— BRIEF —
Can you resume the passage on Hillary's tightly managed campaign, starting right after its final sentence?

— TEXT PASSAGE —
....

But there weren't many mistakes like that later in the campaign because everything was too tightly managed which, because there are so many areas of sensitivity in New York politics, meant the candidate could say almost nothing of substance.

In fact, Hillary's team couldn't even decide on a campaign song, because nothing was bland enough.

Her first outing as candidate was to the tune of "You Sexy Thing" which, in all the circumstances, probably was a bit risky.

Then Billy Joel's "Captain Jack" had a brief run until someone cottoned on to its drug references.

Des-ree's "You Gotta Be" - "You gotta be bad, you gotta be bold, you gotta be wiser, You gotta be hard, you gotta be tough, you gotta be stronger." - might have seemed appropriate but could a controversial candidate afford the reference to her being bad? Nope. So it disappeared.

Donna Summer's "She Works Hard for the Money" was used for a while but then a row erupted over fundraising. It was killed as well. In the end it was safer to have no music at all.

The team showed the same care in deciding what the candidate should wear.

....

— RECORDS SUPPLIED —
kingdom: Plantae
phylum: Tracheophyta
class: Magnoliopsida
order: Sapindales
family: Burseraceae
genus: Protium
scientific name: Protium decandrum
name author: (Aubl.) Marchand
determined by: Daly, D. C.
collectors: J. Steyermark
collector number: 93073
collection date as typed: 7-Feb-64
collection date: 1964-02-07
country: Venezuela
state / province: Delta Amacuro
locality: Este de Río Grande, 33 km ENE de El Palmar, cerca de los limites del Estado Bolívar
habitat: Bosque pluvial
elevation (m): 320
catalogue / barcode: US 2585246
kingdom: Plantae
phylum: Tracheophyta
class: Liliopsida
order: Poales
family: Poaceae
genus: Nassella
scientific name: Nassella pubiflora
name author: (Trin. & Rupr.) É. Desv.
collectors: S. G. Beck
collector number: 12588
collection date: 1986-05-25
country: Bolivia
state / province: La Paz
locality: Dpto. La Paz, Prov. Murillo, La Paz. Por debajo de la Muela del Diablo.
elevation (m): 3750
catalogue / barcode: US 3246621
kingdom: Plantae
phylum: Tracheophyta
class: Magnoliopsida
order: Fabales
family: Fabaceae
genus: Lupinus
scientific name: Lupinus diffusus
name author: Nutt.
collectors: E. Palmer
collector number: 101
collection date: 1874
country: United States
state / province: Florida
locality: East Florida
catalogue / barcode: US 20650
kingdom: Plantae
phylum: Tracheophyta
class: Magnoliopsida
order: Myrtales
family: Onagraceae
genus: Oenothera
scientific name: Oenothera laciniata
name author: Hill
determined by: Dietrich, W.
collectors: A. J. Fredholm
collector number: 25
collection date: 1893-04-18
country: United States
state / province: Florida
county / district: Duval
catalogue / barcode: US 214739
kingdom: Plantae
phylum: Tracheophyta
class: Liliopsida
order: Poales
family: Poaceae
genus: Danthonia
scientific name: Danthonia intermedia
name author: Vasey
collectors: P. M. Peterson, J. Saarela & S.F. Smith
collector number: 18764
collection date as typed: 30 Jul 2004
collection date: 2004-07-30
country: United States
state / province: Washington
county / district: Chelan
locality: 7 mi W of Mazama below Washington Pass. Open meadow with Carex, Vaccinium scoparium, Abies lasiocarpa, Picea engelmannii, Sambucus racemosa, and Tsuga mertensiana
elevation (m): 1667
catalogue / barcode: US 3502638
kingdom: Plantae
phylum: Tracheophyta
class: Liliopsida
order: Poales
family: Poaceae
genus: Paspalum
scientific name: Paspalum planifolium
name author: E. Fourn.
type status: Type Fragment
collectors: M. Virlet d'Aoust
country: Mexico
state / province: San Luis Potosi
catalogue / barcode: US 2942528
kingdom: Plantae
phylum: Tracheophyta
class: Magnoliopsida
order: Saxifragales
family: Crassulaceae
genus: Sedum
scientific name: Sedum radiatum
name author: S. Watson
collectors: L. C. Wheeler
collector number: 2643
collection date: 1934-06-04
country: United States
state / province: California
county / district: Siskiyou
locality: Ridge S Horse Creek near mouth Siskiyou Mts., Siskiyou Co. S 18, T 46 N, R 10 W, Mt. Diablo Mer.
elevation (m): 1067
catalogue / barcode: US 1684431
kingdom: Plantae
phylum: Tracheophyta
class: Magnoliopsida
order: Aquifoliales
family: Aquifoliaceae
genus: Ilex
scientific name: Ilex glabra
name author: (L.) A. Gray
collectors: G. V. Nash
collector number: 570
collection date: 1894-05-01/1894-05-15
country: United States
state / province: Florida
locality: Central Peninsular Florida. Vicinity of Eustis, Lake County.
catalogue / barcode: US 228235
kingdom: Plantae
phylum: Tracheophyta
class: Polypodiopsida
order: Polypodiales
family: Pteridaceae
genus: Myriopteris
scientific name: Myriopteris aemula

....

— RESULT FOR THIS EXERCISE —
For church meetings, of which she attended a lot, there was a frumpy purple plaid skirt and matching jacket; for sophisticated Manhattan a sleek black pantsuit - she went through six of them during the campaign - augmented by freshly done hair and heavy make-up; for bucolic upstate New York, the choice was for simple brightly coloured clothes (also, it seems, the choice for visits to Bill's home state of Arkansas).

The same caution extended to policy.

In fact her appearances were so tightly managed - not least, of course, because she was First Lady - that reporters had to turn up at least 90 minutes before every event to be scanned for weapons and have an identity check.

They were even locked out of toilets in case she might want to use them. No wonder reporters often referred to the candidate as "Her Majesty."

Far from minding that slightly snide nickname, Hillary's advisers probably liked it, and they made full use of her almost regal status and demeanour.

To offset the fact that she was an outsider, Hillary's team came up with the idea of a "Listening Tour", a sort of royal progress which eventually took her to every one of the 63 counties in New York State, to hear local opinions.

Needless to say, this was a highly orchestrated exercise where the supposed town meetings were high-security, invitation-only, carefully formatted programmes where, according to Harpaz, "most of the audiences were friendly to the point of worshipful".

The format might have frustrated the media but it worked well for Hillary, whose queenly appearances in places that rarely saw state politicians, never mind a First Lady, were like royal tours of New Zealand used to be in the 50s and 60s.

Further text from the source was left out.